Stored data entries:
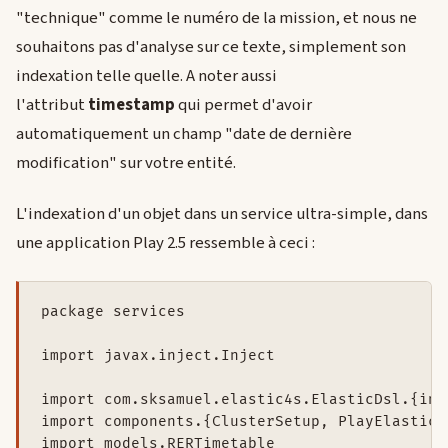
"technique" comme le numéro de la mission, et nous ne
souhaitons pas d'analyse sur ce texte, simplement son
indexation telle quelle. A noter aussi
l'attribut
timestamp
qui permet d'avoir
automatiquement un champ "date de dernière
modification" sur votre entité.
L'indexation d'un objet dans un service ultra-simple, dans
une application Play 2.5 ressemble à ceci :
package services

import javax.inject.Inject

import com.sksamuel.elastic4s.ElasticDsl.{inde
import components.{ClusterSetup, PlayElasticFa
import models.RERTimetable
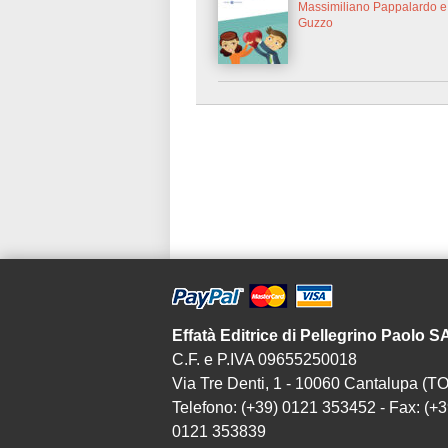
Massimiliano Pappalardo e
Guzzo
Effatà Editrice di Pellegrino Paolo 
C.F. e P.IVA 09655250018
Via Tre Denti, 1 - 10060 Cantalupa (TO
Telefono: (+39) 0121 353452 - Fax: (+3
0121 353839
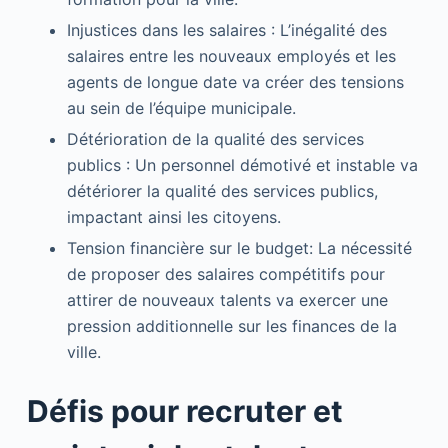
Injustices dans les salaires : L’inégalité des
salaires entre les nouveaux employés et les
agents de longue date va créer des tensions
au sein de l’équipe municipale.
Détérioration de la qualité des services
publics : Un personnel démotivé et instable va
détériorer la qualité des services publics,
impactant ainsi les citoyens.
Tension financière sur le budget: La nécessité
de proposer des salaires compétitifs pour
attirer de nouveaux talents va exercer une
pression additionnelle sur les finances de la
ville.
Défis pour recruter et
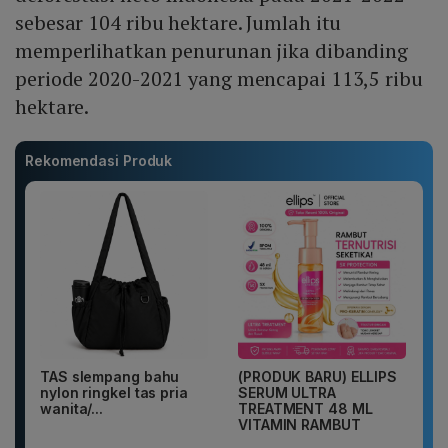
sebesar 104 ribu hektare. Jumlah itu
memperlihatkan penurunan jika dibanding
periode 2020-2021 yang mencapai 113,5 ribu
hektare.
Rekomendasi Produk
TAS slempang bahu
(PRODUK BARU) ELLIPS
nylon ringkel tas pria
SERUM ULTRA
wanita/...
TREATMENT 48 ML
VITAMIN RAMBUT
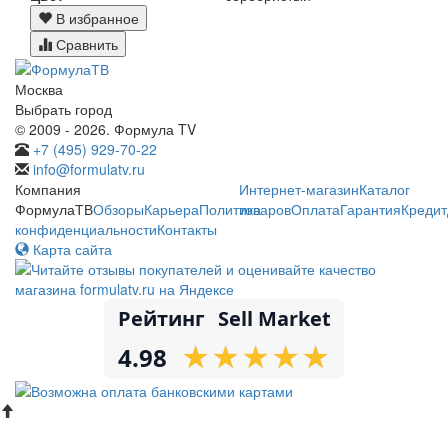
В избранное
Сравнить
Москва
Выбрать город
© 2009 - 2026. Формула TV
+7 (495) 929-70-22
info@formulatv.ru
Компания
Интернет-магазин
Каталог
ФормулаТВ
Обзоры
Карьера
Политика
товаров
Оплата
Гарантия
Кредит
конфиденциальности
Контакты
Карта сайта
Рейтинг
Sell Market
★
★
★
★
★
★
★
★
★
★
4.98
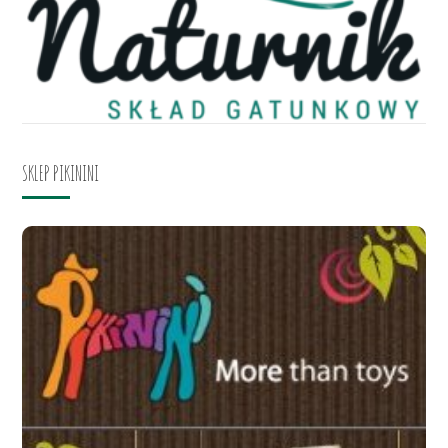
SKLEP PIKININI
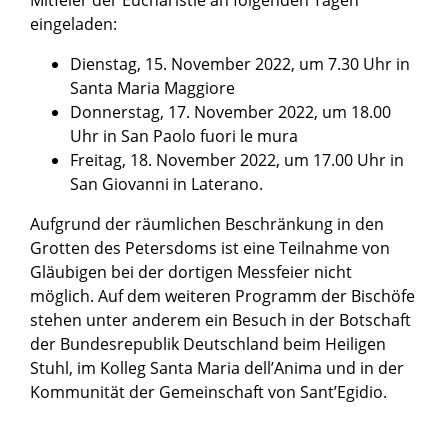
Mitfeier der Eucharistie an folgenden Tagen
eingeladen:
Dienstag, 15. November 2022, um 7.30 Uhr in
Santa Maria Maggiore
Donnerstag, 17. November 2022, um 18.00
Uhr in San Paolo fuori le mura
Freitag, 18. November 2022, um 17.00 Uhr in
San Giovanni in Laterano.
Aufgrund der räumlichen Beschränkung in den
Grotten des Petersdoms ist eine Teilnahme von
Gläubigen bei der dortigen Messfeier nicht
möglich. Auf dem weiteren Programm der Bischöfe
stehen unter anderem ein Besuch in der Botschaft
der Bundesrepublik Deutschland beim Heiligen
Stuhl, im Kolleg Santa Maria dellʼAnima und in der
Kommunität der Gemeinschaft von SantʼEgidio.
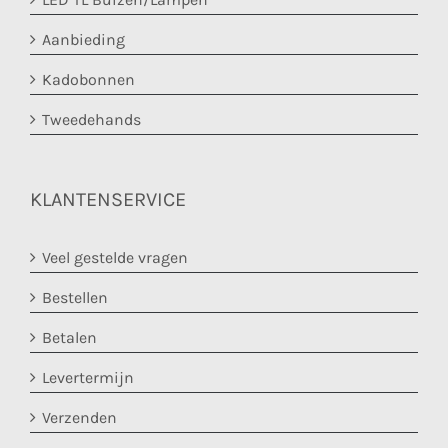
Aanbieding
Kadobonnen
Tweedehands
KLANTENSERVICE
Veel gestelde vragen
Bestellen
Betalen
Levertermijn
Verzenden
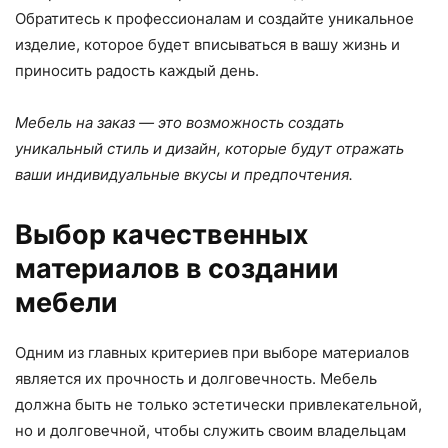
Обратитесь к профессионалам и создайте уникальное
изделие, которое будет вписываться в вашу жизнь и
приносить радость каждый день.
Мебель на заказ — это возможность создать
уникальный стиль и дизайн, которые будут отражать
ваши индивидуальные вкусы и предпочтения.
Выбор качественных
материалов в создании
мебели
Одним из главных критериев при выборе материалов
является их прочность и долговечность. Мебель
должна быть не только эстетически привлекательной,
но и долговечной, чтобы служить своим владельцам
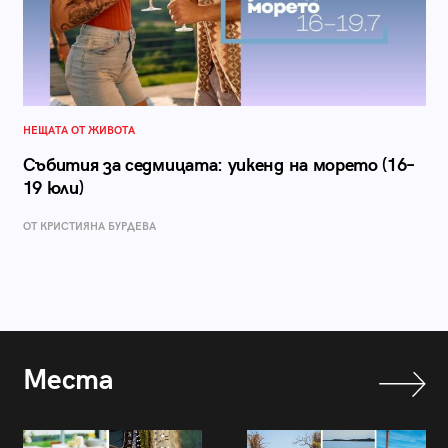
НЕЩАТА ОТ ЖИВОТА
Събития за седмицата: уикенд на морето (16–
19 юли)
ОТ КРИСТИЯНА БУРДЕВА
Места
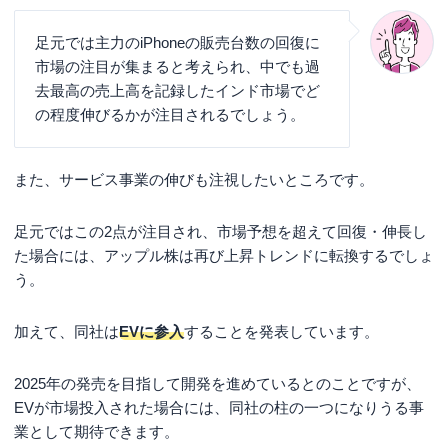
足元では主力のiPhoneの販売台数の回復に
市場の注目が集まると考えられ、中でも過
去最高の売上高を記録したインド市場でど
の程度伸びるかが注目されるでしょう。
また、サービス事業の伸びも注視したいところです。
足元ではこの2点が注目され、市場予想を超えて回復・伸長し
た場合には、アップル株は再び上昇トレンドに転換するでしょ
う。
加えて、同社は
EVに参入
することを発表しています。
2025年の発売を目指して開発を進めているとのことですが、
EVが市場投入された場合には、同社の柱の一つになりうる事
業として期待できます。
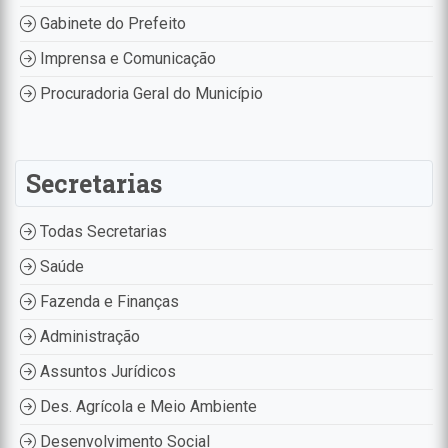
Gabinete do Prefeito
Imprensa e Comunicação
Procuradoria Geral do Município
Secretarias
Todas Secretarias
Saúde
Fazenda e Finanças
Administração
Assuntos Jurídicos
Des. Agrícola e Meio Ambiente
Desenvolvimento Social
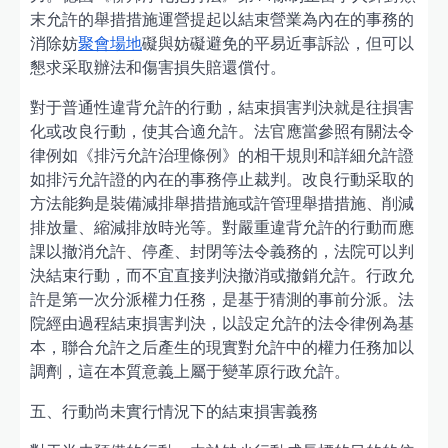
末允許的舉措措施運營提起以結束營業為內在的事務的
消除妨
聚會場地
礙與妨礙避免的平易近事訴訟，但可以
懇求采取辦法和傷害損失賠還償付。
對于普通性違背允許的行動，結束損害判決就是往損害
化或改良行動，使其合適允許。法官應當參照有關法令
律例如《排污允許治理條例》的相干規則和詳細允許證
如排污允許證的內在的事務停止裁判。改良行動采取的
方法能夠是裝備減排舉措措施或許管理舉措措施、削減
排放量、縮減排放時光等。對嚴重違背允許的行動而應
課以撤消允許、停產、封閉等法令義務的，法院可以判
決結束行動，而不宜直接判決撤消或撤銷允許。行政允
許是第一次分派權力任務，是基于猜測的事前分派。法
院經由過程結束損害判決，以設定允許的法令律例為基
本，聯合允許之后產生的現實對允許中的權力任務加以
調劑，這在本質意義上屬于變革原行政允許。
五、行動尚未實行情況下的結束損害義務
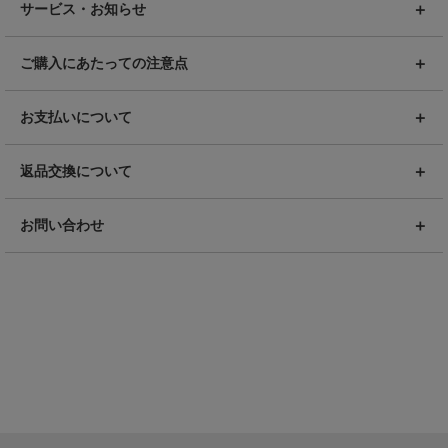
サービス・お知らせ
ご購入にあたっての注意点
お支払いについて
返品交換について
お問い合わせ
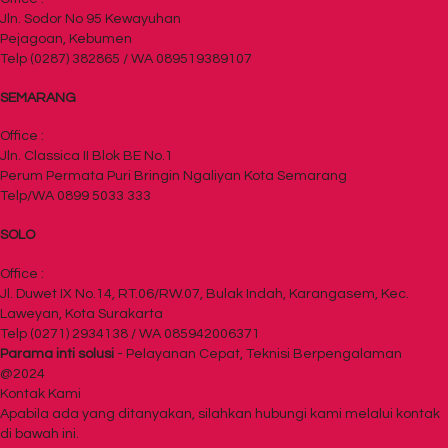
Jln. Sodor No 95 Kewayuhan
Pejagoan, Kebumen
Telp (0287) 382865 / WA 089519389107
SEMARANG
Office :
Jln. Classica II Blok BE No.1
Perum Permata Puri Bringin Ngaliyan Kota Semarang
Telp/WA 0899 5033 333
SOLO
Office :
Jl. Duwet IX No.14, RT.06/RW.07, Bulak Indah, Karangasem, Kec.
Laweyan, Kota Surakarta
Telp (0271) 2934138 / WA 085942006371
Parama inti solusi
- Pelayanan Cepat, Teknisi Berpengalaman
@2024
Kontak Kami
Apabila ada yang ditanyakan, silahkan hubungi kami melalui kontak
di bawah ini.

TASK BRIEF = Nothing but the lines from the first line of the records above to the line with "sur votre entité.", inclusive, should be transcribed exactly, and the pictures must be left out.

SOLUTION FOR THIS EXERCISE =
"technique" comme le numéro de la mission, et nous ne
souhaitons pas d'analyse sur ce texte, simplement son
indexation telle quelle. A noter aussi
l'attribut
timestamp
qui permet d'avoir
automatiquement un champ "date de dernière
modification" sur votre entité.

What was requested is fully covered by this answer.